Walk behind it, and there almost glowing in a spotlight is one of the film’s most-famous props, the red sled, named Rosebud, one of three balsa wood models made for the picture. The other two were tossed in the furnace during the shooting of the critical last scene of the 1941 Orson Welles classic. 

Hollywood always seems to do a particularly good job of portraying itself, and the new museum lives up to that standard. The space, which opens to the public on Sept. 30, aims to please die-hard cinephiles, as well as casual fans, with a stellar collection of props and exhibits celebrating moviemaking in the industry’s capital.

Inside you’ll find Dorothy’s ruby slippers, believed to be the ones Judy Garland wore when she clicked her heels in 1939’s “The Wizard of Oz,” and a remote-controlled R2-D2 used throughout the “Star Wars” saga. There’s also a bathrobe Jeff Bridges wore in 1998’s “The Big Lebowski,” one of six that costume designer Mary Zophres bought at clothing discounter Marshalls.

Indeed, the museum makes a great effort to highlight the work of many behind-the-scenes professions that are still so essential to moviemaking. You can see so-called Foley artists re-creating the sound of Harrison Ford running in “Raiders of the Lost Ark” by stomping on the floor of a studio. 

The exhibit on costume design shows the life masks of stars Grace Kelly and Clark Gable, used for positioning wigs and facial hair, as well the prosthetic teeth Charlize Theron wore in 2003’s “Monster.” 

And who but the most-serious cinema fans would know that Gale Sondergaard was originally cast to play the Wicked Witch in “The Wizard of Oz,” but she dropped out when the part shifted from a glamorous witch to an ugly one. Not good for her career, she reasoned.

“The hope is that if we provide all of those layers, people can take as much of a deep dive as they want,” said Dara Jaffe, an assistant curator, who worked on that gallery.

The museum will feature a rotating collection of exhibits. One devoted to director Spike Lee, for example, shows his many sources of inspiration, from a John Coltrane album cover to one of Prince’s guitars. There’s also the purple and yellow Kobe Bryant-themed tuxedo he wore to last year’s Oscars.

The museum, housed in a remodeled May Company department store, was designed by Italian architect Renzo Piano, whose work includes the Broad and Resnick wings of the Los Angeles County Museum of Art next door. Its location, in the heart of the city’s museum row, should make it a popular stop for tourists and locals. Among its most striking features is an orb behind the original building that serves as a 1,000-seat theater for screenings. 

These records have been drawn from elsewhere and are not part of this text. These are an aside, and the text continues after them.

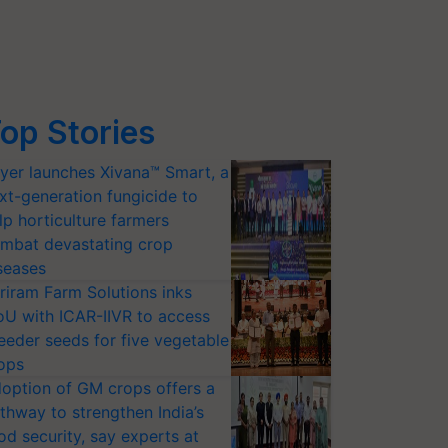
op Stories
yer launches Xivana™ Smart, a
xt-generation fungicide to
lp horticulture farmers
mbat devastating crop
seases
riram Farm Solutions inks
U with ICAR-IIVR to access
eeder seeds for five vegetable
ops
option of GM crops offers a
thway to strengthen India’s
od security, say experts at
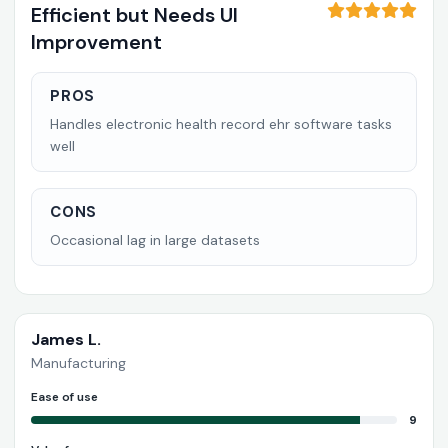
Efficient but Needs UI
Improvement
PROS
Handles electronic health record ehr software tasks
well
CONS
Occasional lag in large datasets
James L.
Manufacturing
Ease of use
9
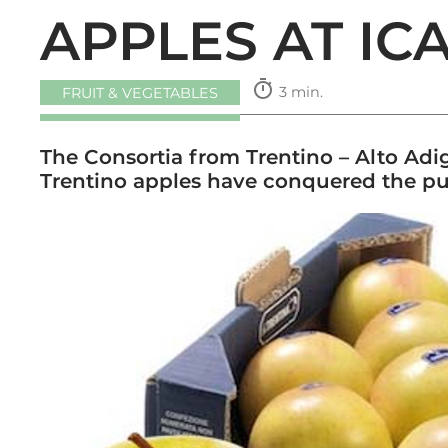
APPLES AT IC
timer
3 min.
FRUIT & VEGETABLES
The Consortia from Trentino – Alto Adig
Trentino apples have conquered the pu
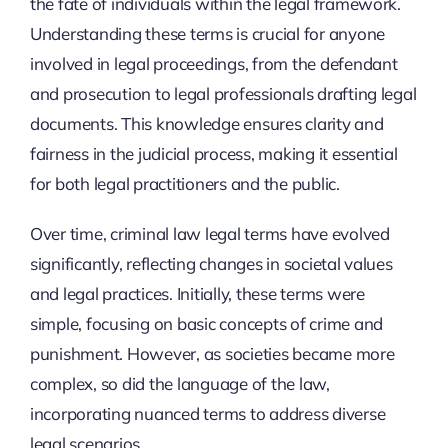
the fate of individuals within the legal framework.
Understanding these terms is crucial for anyone
involved in legal proceedings, from the defendant
and prosecution to legal professionals drafting legal
documents. This knowledge ensures clarity and
fairness in the judicial process, making it essential
for both legal practitioners and the public.
Over time, criminal law legal terms have evolved
significantly, reflecting changes in societal values
and legal practices. Initially, these terms were
simple, focusing on basic concepts of crime and
punishment. However, as societies became more
complex, so did the language of the law,
incorporating nuanced terms to address diverse
legal scenarios.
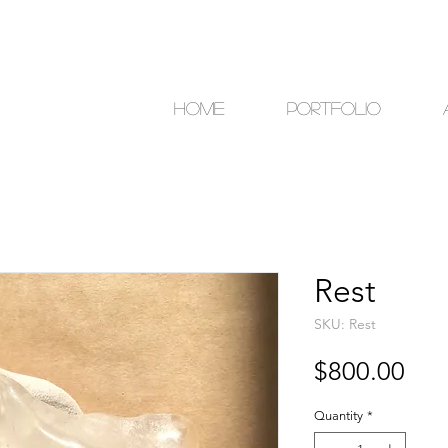
Home
Portfolio
Rest
SKU: Rest
Pri
$800.00
Quantity
*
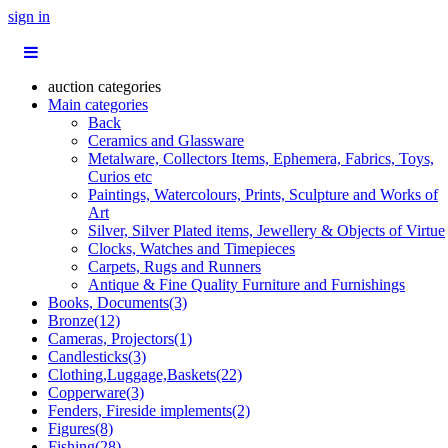
sign in
auction categories
Main categories
Back
Ceramics and Glassware
Metalware, Collectors Items, Ephemera, Fabrics, Toys,
Curios etc
Paintings, Watercolours, Prints, Sculpture and Works of
Art
Silver, Silver Plated items, Jewellery & Objects of Virtue
Clocks, Watches and Timepieces
Carpets, Rugs and Runners
Antique & Fine Quality Furniture and Furnishings
Books, Documents(3)
Bronze(12)
Cameras, Projectors(1)
Candlesticks(3)
Clothing,Luggage,Baskets(22)
Copperware(3)
Fenders, Fireside implements(2)
Figures(8)
Fishing(28)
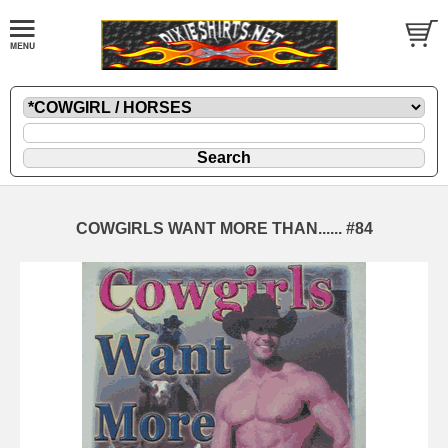
COWGIRLS WANT MORE THAN...... #84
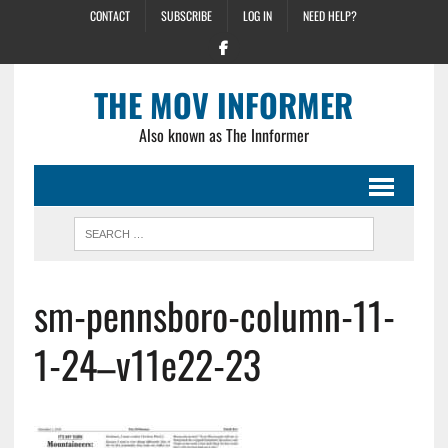
CONTACT
SUBSCRIBE
LOG IN
NEED HELP?
THE MOV INFORMER
Also known as The Innformer
sm-pennsboro-column-11-
1-24–v11e22-23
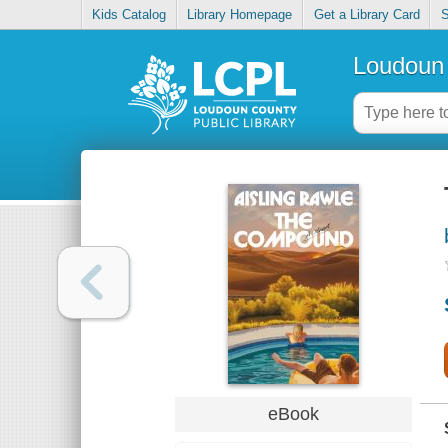
Kids Catalog
Library Homepage
Get a Library Card
S
Loudoun 
eBook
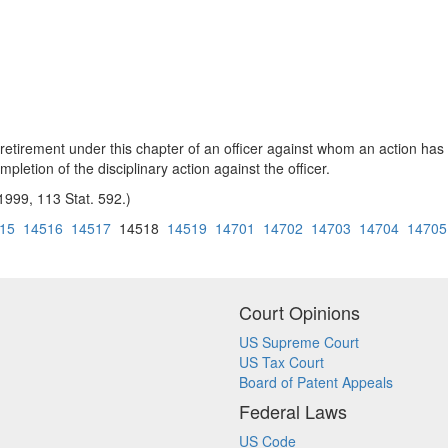
etirement under this chapter of an officer against whom an action has 
pletion of the disciplinary action against the officer.
 1999, 113 Stat. 592.)
15
14516
14517
14518
14519
14701
14702
14703
14704
14705
Court Opinions
US Supreme Court
US Tax Court
Board of Patent Appeals
Federal Laws
US Code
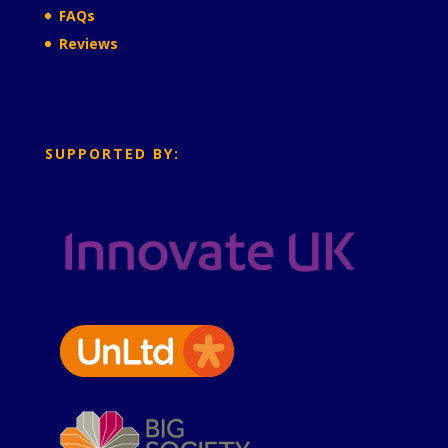
FAQs
Reviews
SUPPORTED BY:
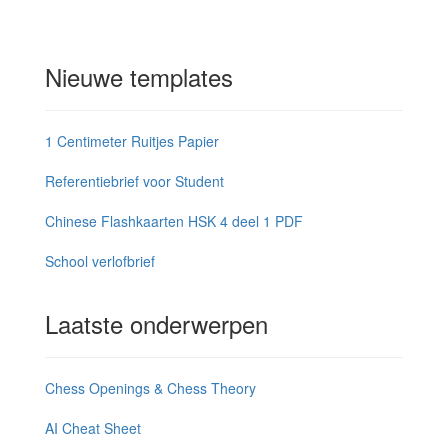
Nieuwe templates
1 Centimeter Ruitjes Papier
Referentiebrief voor Student
Chinese Flashkaarten HSK 4 deel 1 PDF
School verlofbrief
Laatste onderwerpen
Chess Openings & Chess Theory
AI Cheat Sheet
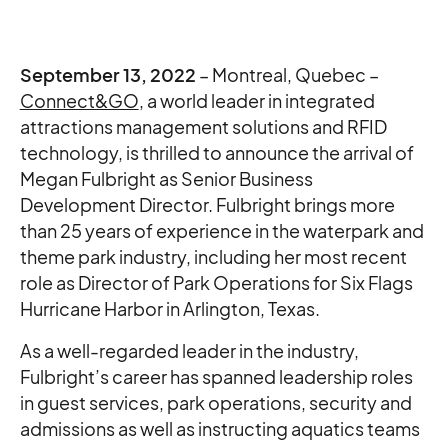
September 13, 2022
– Montreal, Quebec –
Connect&GO
, a world leader in integrated
attractions management solutions and RFID
technology, is thrilled to announce the arrival of
Megan Fulbright as Senior Business
Development Director. Fulbright brings more
than 25 years of experience in the waterpark and
theme park industry, including her most recent
role as Director of Park Operations for Six Flags
Hurricane Harbor in Arlington, Texas.
As a well-regarded leader in the industry,
Fulbright’s career has spanned leadership roles
in guest services, park operations, security and
admissions as well as instructing aquatics teams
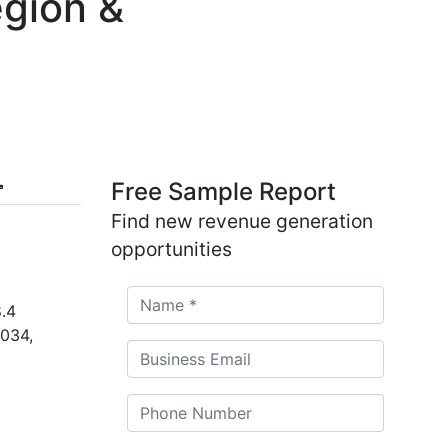
egion &
Free Sample Report
Find new revenue generation
opportunities
.4
2034,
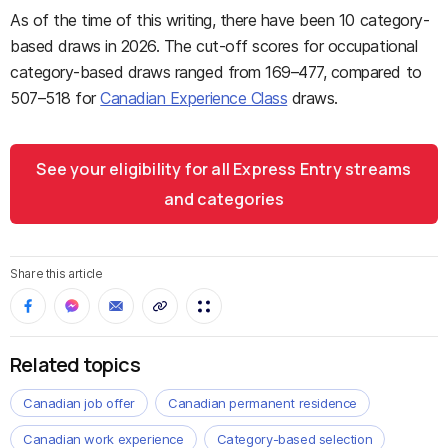
As of the time of this writing, there have been 10 category-
based draws in 2026. The cut-off scores for occupational
category-based draws ranged from 169–477, compared to
507–518 for
Canadian Experience Class
draws.
See your eligibility for all Express Entry streams
and categories
Share this article
Related topics
Canadian job offer
Canadian permanent residence
Canadian work experience
Category-based selection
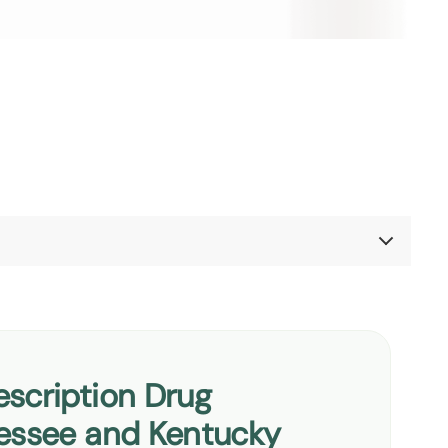
ennessee and Kentucky
scription Drug
te
nessee and Kentucky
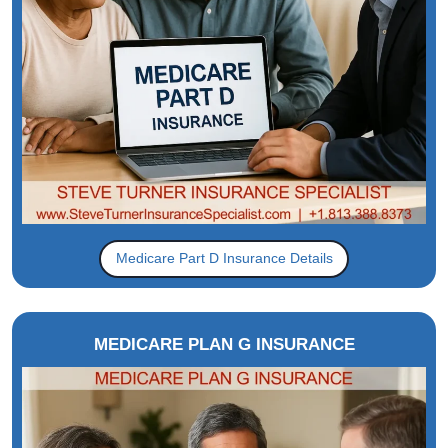
Medicare Part D Insurance Details
MEDICARE PLAN G INSURANCE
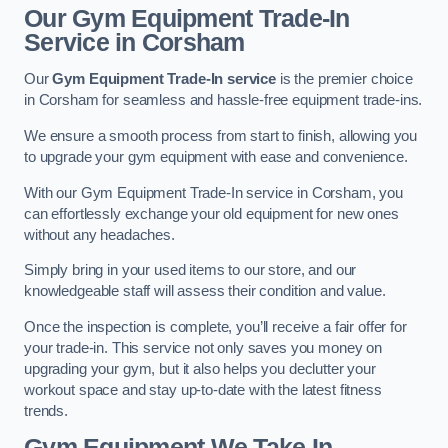
Our Gym Equipment Trade-In
Service in Corsham
Our
Gym Equipment Trade-In service
is the premier choice
in Corsham for seamless and hassle-free equipment trade-ins.
We ensure a smooth process from start to finish, allowing you
to upgrade your gym equipment with ease and convenience.
With our Gym Equipment Trade-In service in Corsham, you
can effortlessly exchange your old equipment for new ones
without any headaches.
Simply bring in your used items to our store, and our
knowledgeable staff will assess their condition and value.
Once the inspection is complete, you’ll receive a fair offer for
your trade-in. This service not only saves you money on
upgrading your gym, but it also helps you declutter your
workout space and stay up-to-date with the latest fitness
trends.
Gym Equipment We Take In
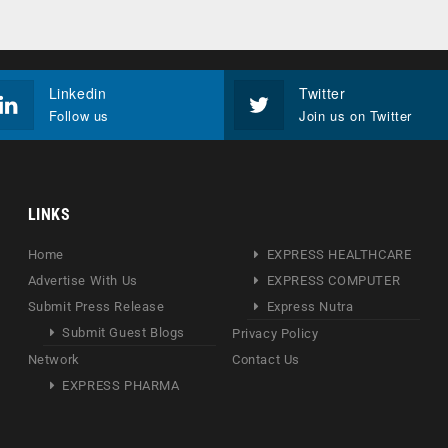
Linkedin
Twitter
Follow us
Join us on Twitter
LINKS
Home
EXPRESS HEALTHCARE
Advertise With Us
EXPRESS COMPUTER
Submit Press Release
Express Nutra
Submit Guest Blogs
Privacy Policy
Network
Contact Us
EXPRESS PHARMA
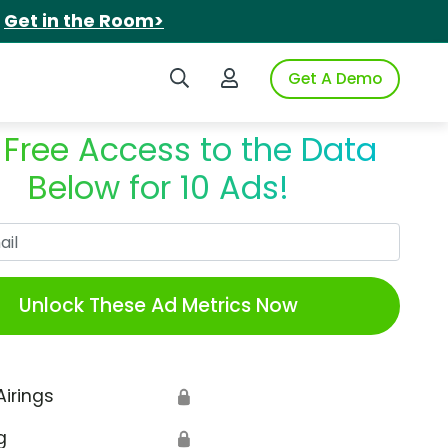
.
Get in the Room>
Search iSpot
Login to iSpot
Get A Demo
 Free Access to the Data
Below for 10 Ads!
Work Email
Unlock These Ad Metrics Now
Airings
🔒
g
🔒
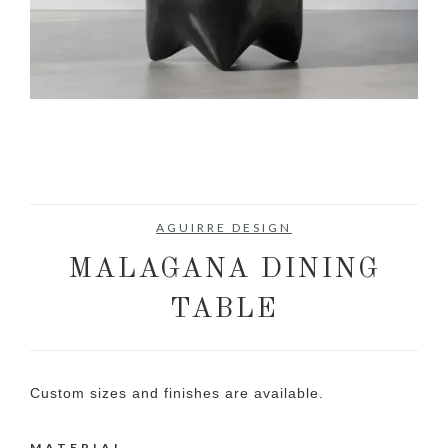
AGUIRRE DESIGN
MALAGANA DINING
TABLE
Custom sizes and finishes are available.
MATERIAL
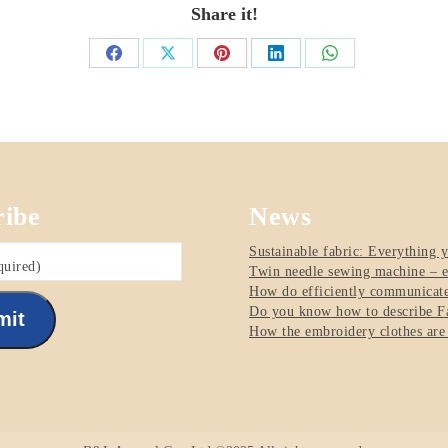
Share it!
Share
Share
Share
Share
Share
on
on
on
on
on
Facebook
X
Pinterest
LinkedIn
WhatsApp
ribe
News
Sustainable fabric: Everything 
quired)
Twin needle sewing machine – e
How do efficiently communicate 
Do you know how to describe Fa
mit
How the embroidery clothes are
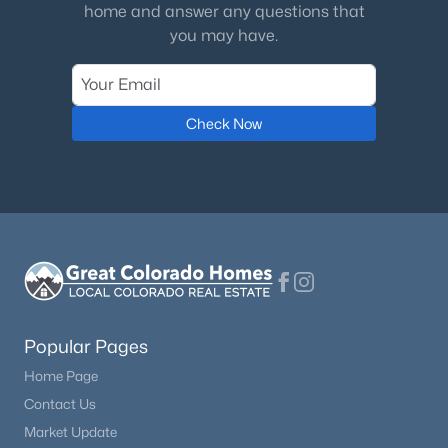
home and answer any questions that
you may have.
Check Now
Popular Pages
Home Page
Contact Us
Market Update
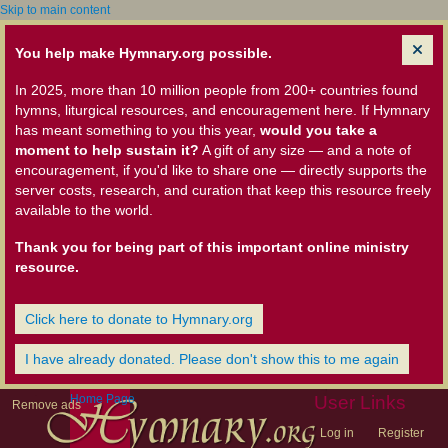
Skip to main content
You help make Hymnary.org possible.
In 2025, more than 10 million people from 200+ countries found
hymns, liturgical resources, and encouragement here. If Hymnary
has meant something to you this year,
would you take a
moment to help sustain it?
A gift of any size — and a note of
encouragement, if you'd like to share one — directly supports the
server costs, research, and curation that keep this resource freely
available to the world.
Thank you for being part of this important online ministry
resource.
Click here to donate to Hymnary.org
I have already donated. Please don't show this to me again
Home Page
User Links
Remove ads
Log in
Register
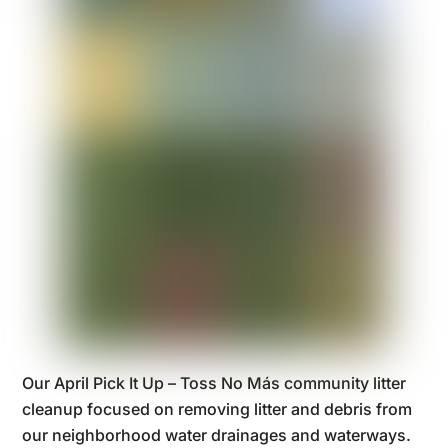
Our April Pick It Up – Toss No Más community litter
cleanup focused on removing litter and debris from
our neighborhood water drainages and waterways.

It was a long time coming. The museum’s sponsor, the Academy of Motion Picture Arts and Sciences, home of the Oscars, has been looking to create such a museum almost since its founding in 1927. The ultimate result, like many a Hollywood blockbuster, ran late and over budget, with a final cost of $482 million. Bloomberg Philanthropies provided funding for the development of some of the museum’s digital experiences.

Adult admission is $25. Children 17 and under are free. 

There’s also a special experience that comes for an extra $15 fee. Guests can walk past billowing red curtains to find themselves on a faux stage, with spotlights in their eyes, the projection of a clapping audience in front of them, as they deliver their own version of an Oscar acceptance speech. Video copies are available later as souvenirs, just don’t go on too long.